#### SOURCE INFORMATION

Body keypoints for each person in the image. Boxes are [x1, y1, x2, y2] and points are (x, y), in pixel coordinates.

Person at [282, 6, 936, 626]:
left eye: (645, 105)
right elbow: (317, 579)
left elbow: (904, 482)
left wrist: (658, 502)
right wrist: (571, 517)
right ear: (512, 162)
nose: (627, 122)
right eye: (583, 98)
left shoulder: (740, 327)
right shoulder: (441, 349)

########
#### SOURCE INFORMATION

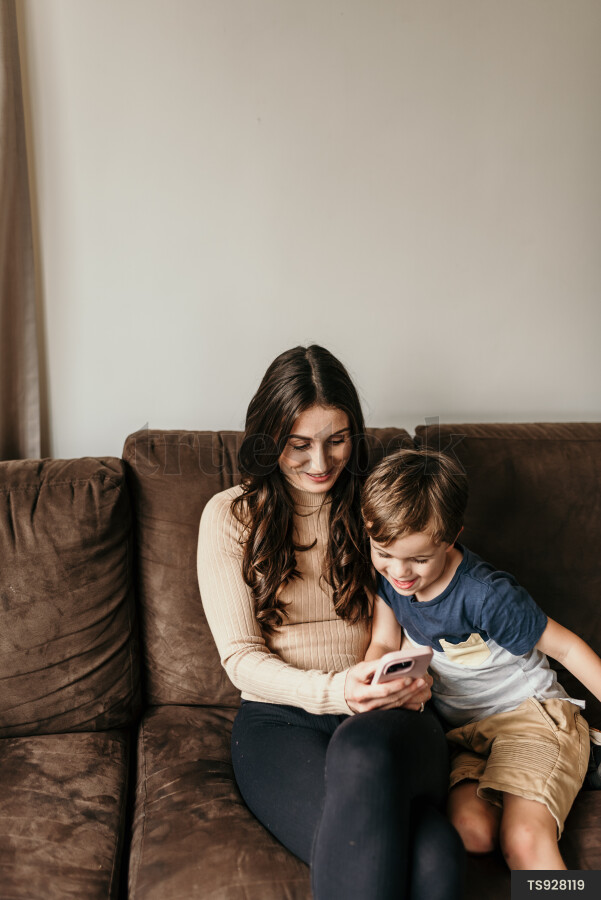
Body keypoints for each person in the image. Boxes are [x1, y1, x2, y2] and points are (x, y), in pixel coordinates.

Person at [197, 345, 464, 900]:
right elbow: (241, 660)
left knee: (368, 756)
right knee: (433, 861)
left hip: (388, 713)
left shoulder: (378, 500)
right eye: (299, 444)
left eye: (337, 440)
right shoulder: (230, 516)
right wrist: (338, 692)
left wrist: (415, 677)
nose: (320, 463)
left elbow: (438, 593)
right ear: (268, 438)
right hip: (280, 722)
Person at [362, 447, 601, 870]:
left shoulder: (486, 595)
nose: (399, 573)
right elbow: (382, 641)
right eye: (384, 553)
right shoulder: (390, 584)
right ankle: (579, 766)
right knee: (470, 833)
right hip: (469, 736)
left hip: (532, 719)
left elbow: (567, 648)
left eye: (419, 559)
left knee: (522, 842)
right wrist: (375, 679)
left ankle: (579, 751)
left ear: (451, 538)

########

[ABOUT THIS EXERCISE]: Copy out precisely the lines from the line with "right eye: (299, 444)" to the line with "left elbow: (567, 648)" in the material above, including those two lines and omitting all the rest.

[EXPECTED ANSWER]:
right eye: (299, 444)
left eye: (337, 440)
right shoulder: (230, 516)
right wrist: (338, 692)
left wrist: (415, 677)
nose: (320, 463)
left elbow: (438, 593)
right ear: (268, 438)
right hip: (280, 722)
Person at [362, 447, 601, 870]:
left shoulder: (486, 595)
nose: (399, 573)
right elbow: (382, 641)
right eye: (384, 553)
right shoulder: (390, 584)
right ankle: (579, 766)
right knee: (470, 833)
right hip: (469, 736)
left hip: (532, 719)
left elbow: (567, 648)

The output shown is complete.